The only question is whether you choose to stay in it or move through it.
MOVING FORWARD IS THE ONLY OPTION
Every setback presents the same decision. Stay tied to what happened or step into what is next. One keeps you stuck. The other moves you forward.
The people who continue to rise are not the ones who avoid pain. They are the ones who refuse to live in it. They take the hit, they learn from it, and they keep going before they feel ready.

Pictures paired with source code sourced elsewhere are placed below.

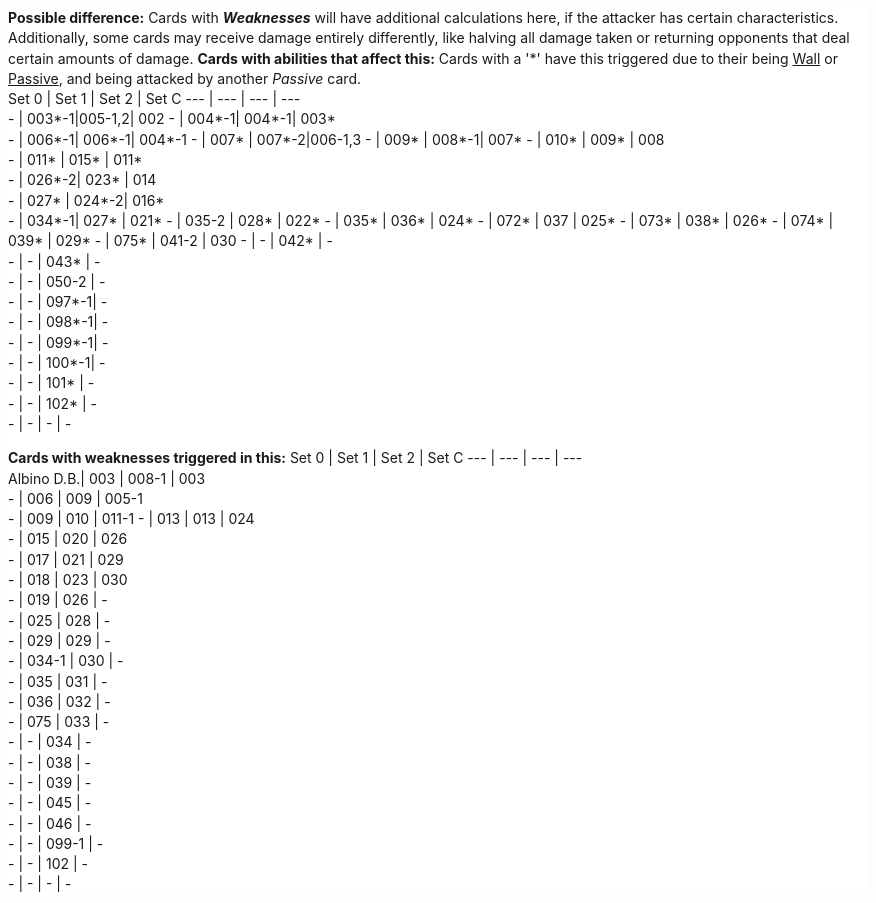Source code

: **Possible difference:** Cards with ***Weaknesses*** will have additional calculations here, if the attacker has certain characteristics.  
Additionally, some cards may receive damage entirely differently, like halving all damage taken or returning opponents that deal certain amounts of damage.
**Cards with abilities that affect this:**
Cards with a '\*' have this triggered due to their being [Wall](#wall) or [Passive](#passive), and being attacked by another *Passive* card.  
Set 0 | Set 1 | Set 2 | Set C 
---   |  ---  |  ---  |  ---   
\-    | 003*-1|005-1,2|  002 
\-    | 004*-1| 004*-1|  003*  
\-    | 006*-1| 006*-1| 004*-1
\-    |  007* | 007*-2|006-1,3
\-    |  009* | 008*-1|  007* 
\-    |  010* |  009* |  008  
\-    |  011* |  015* |  011*  
\-    | 026*-2|  023* |  014  
\-    |  027* | 024*-2|  016*  
\-    | 034*-1|  027* |  021* 
\-    | 035-2 |  028* |  022* 
\-    |  035* |  036* |  024*
\-    |  072* |  037  |  025*
\-    |  073* |  038* |  026* 
\-    |  074* |  039* |  029* 
\-    |  075* | 041-2 |  030 
\-    |   -   |  042* |   -   
\-    |   -   |  043* |   -   
\-    |   -   | 050-2 |   -   
\-    |   -   | 097*-1|   -   
\-    |   -   | 098*-1|   -   
\-    |   -   | 099*-1|   -   
\-    |   -   | 100*-1|   -   
\-    |   -   |  101* |   -   
\-    |   -   |  102* |   -   
\-    |   -   |   -   |   -   
  
**Cards with weaknesses triggered in this:**
Set 0      | Set 1 | Set 2 | Set C 
---        |  ---  |  ---  |  ---  
Albino D.B.|  003  | 008-1 |  003  
\-         |  006  |  009  | 005-1  
\-         |  009  |  010  | 011-1 
\-         |  013  |  013  |  024  
\-         |  015  |  020  |  026  
\-         |  017  |  021  |  029  
\-         |  018  |  023  |  030  
\-         |  019  |  026  |   -   
\-         |  025  |  028  |   -   
\-         |  029  |  029  |   -   
\-         | 034-1 |  030  |   -   
\-         |  035  |  031  |   -   
\-         |  036  |  032  |   -   
\-         |  075  |  033  |   -   
\-         |   -   |  034  |   -   
\-         |   -   |  038  |   -   
\-         |   -   |  039  |   -   
\-         |   -   |  045  |   -   
\-         |   -   |  046  |   -   
\-         |   -   | 099-1 |   -   
\-         |   -   |  102  |   -   
\-         |   -   |   -   |   -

Because they understand something that most people never fully accept.
Pain is part of the path.
Suffering is what happens when you stop walking it.
CoachC Insight
The moment you stop moving is the moment pain turns into suffering.
Teachable Reminders
· Pain is unavoidable, but staying in it is a decision that compounds over time.
· Your standard cannot drop when your circumstances do. That is when it matters most.
· The next opportunity is not waiting for you to recover emotionally. It is waiting for you to be ready.
· Separation creates clarity. What happened to you is not who you are.
· Movement is the fastest way out of suffering. Action changes state.
Application Questions
· Where have you pulled back after a setback instead of raising your standard?
· What is one action you can take today to re-engage professionally instead of waiting to be recognized?
· In your personal life, what are you holding onto that is keeping you tied to the past instead of building what is next?